Footsie ready to party like it's 1999


(MENAFN- ProactiveInvestors) The last time the FTSE 100 hit a new closing high people were partying like it was 1999.

That's because it was 1999; the very end of 1999 in fact when the top-share index hit its all-time closing level of 6930.

Since then the Footsie has made a few assaults on a new peak and right now it is having another run at it having hit 6956 with less than 10 minutes of trading to go.

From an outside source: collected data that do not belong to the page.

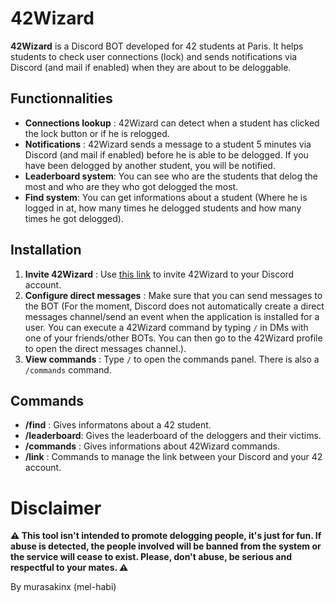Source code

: # 42Wizard

**42Wizard** is a Discord BOT developed for 42 students at Paris. It helps students to check user connections (lock) and sends notifications via Discord (and mail if enabled) when they are about to be deloggable. 

## Functionnalities

- **Connections lookup** : 42Wizard can detect when a student has clicked the lock button or if he is relogged.
- **Notifications** : 42Wizard sends a message to a student 5 minutes via Discord (and mail if enabled) before he is able to be delogged. If you have been delogged by another student, you will be notified.
- **Leaderboard system**: You can see who are the students that delog the most and who are they who got delogged the most.
- **Find system**: You can get informations about a student (Where he is logged in at, how many times he delogged students and how many times he got delogged).

## Installation

1. **Invite 42Wizard** : Use [this link](https://discord.com/oauth2/authorize?client_id=1300932692749189235) to invite 42Wizard to your Discord account.
2. **Configure direct messages** : Make sure that you can send messages to the BOT (For the moment, Discord does not automatically create a direct messages channel/send an event when the application is installed for a user. You can execute a 42Wizard command by typing `/` in DMs with one of your friends/other BOTs. You can then go to the 42Wizard profile to open the direct messages channel.).
3. **View commands** : Type `/` to open the commands panel. There is also a `/commands` command.

## Commands

- **/find** : Gives informatons about a 42 student.
- **/leaderboard**: Gives the leaderboard of the deloggers and their victims.
- **/commands** : Gives informations about 42Wizard commands.
- **/link** : Commands to manage the link between your Discord and your 42 account.

# Disclaimer

**⚠️ This tool isn't intended to promote delogging people, it's just for fun. If abuse is detected, the people involved will be banned from the system or the service will cease to exist. Please, don't abuse, be serious and respectful to your mates. ⚠️**

By murasakinx (mel-habi)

One of the reasons it has struggled to break on through to the other side is the heavy reliance the index has on mining companies which make up a sizeable chunk of the Footsie.

As any pub quiz maestro knows the FTSE 100 index has 102 stocks in it - the discrepancy comes because constituents Royal Dutch Shell and Schroders both have two classes of share - and of those seven are commodity plays.

The not so magnificent seven are: Randgold Antofagasta Fresnillo Anglo American Glencore Rio Tinto and BHP Billiton.

If I wanted to get an email from its public relations firm I could lump platinum refiner Johnson Matthey in that list as well.

Although gold has had a decent run since November of last year as nervous investors seek a haven for their money the FTSE 350 mining index is down 15% over the last year.

Energy stocks have not fared much better with the FTSE 350 oil & gas producers index down 10% over the last year.

Seeing as Royal Dutch Shell (LON:RDSB) has the biggest weighting of any FTSE 100 constituent and BP (LON:BP.) the fourth biggest that is a heavy drag on the index.

Enough of the excuses though; Footsie also benefits from something called "survivorship bias" which means only the successful companies make it into the blue-chip index while clunkers fall away.

A look at the index constituents of the Footsie when it reached its all-time high is like a trip down Memory Lane; a bad trip in some cases.

Gone or mutated into something else are the following:

Abbey National - subsumed into Santander Alliance & Leicester - ditto Allied Domecq - acquired by Pernod Ricard Allied Zurich - the owner of Eagle Star and Allied Dunbar ended its London listing BAA - under Spanish ownership Bank of Scotland - merged with Halifax then was rescued by Lloyds Six Continents - not gone as such just renamed InterContinental Hotels Blue Circle - taken out by Lafarge BOC - now part of the Linde Group Alliance Boots - went private. Now merged with Walgreens in the US. British Airways - merged with Iberia to form IAG Cadbury - taken out by Kraft Foods Carlton Communications - merged with Granada to form ITV CMG - acquired by Logica Corus - acquired by Indian conglomerate Tata Dixons Retail - merged with Carphone Warehouse EMI Group - taken private Hanson - acquired by Heidelberg Cement Imperial Chemical Industries - bought by AkzoNobel Invensys - now Schneider Electric Logica - bought by Canada's CGI Group Marconi - formerly GEC it was put out of its misery and is now part of BAE Systems Misys - taken private International Power - now part of GDF Suez National Westminster Bank - part of Royal Bank of Scotland Norwich Union - now Aviva Peninsular & Oriental Steam Navigation Company - P&O to you and me; bought by Dubai Ports World Powergen - now owned by E.On RT Group* - no I don't remember them either Reuters - subsumed into the Thomson Organisation the company that through its Datastream product provided this information on Footsie companies Scottish & Newcastle - divided up between Heineken and Carlsberg Scottish Power - a subsidiary of Iberdrola SEMA - acquired by Schlumberger SmithKline Beecham - merged with GlaxoWellcome Telewest Communications - merged with NTL and is now part of Virgin Media Thames Water - taken private by the Macquarie Group Woolwich - part of Santander

Looking at that list it is interesting to note the virtual disappearance of tech stocks from the Footsie; the dot.com bubble had yet to burst in 1999 but it did in spectacular fashion and now just ARM Holdings (LON:ARM) is hanging in there representing the world of geekdom.

Also noticeable is the disappearance of the former mutually owned building societies which found out a good deal about the capitalist system during the credit crunch.

Likewise a number of formerly taxpayer-owned companies from the utilities sector are now earning money for foreign owners.

With Greece now busy writing "I must not overspend" 10000 times at the behest of Germany in return for being granted an extension on its bailout deal and with US markets having apparently forgotten where reverse gear is it looks inevitable that Footsie will finally break new ground.

Then again we've said that on several occasions over the last 15 years or so.

* The good people at Thomson Datastream tell me that RT Group was formerly known as Railtrack.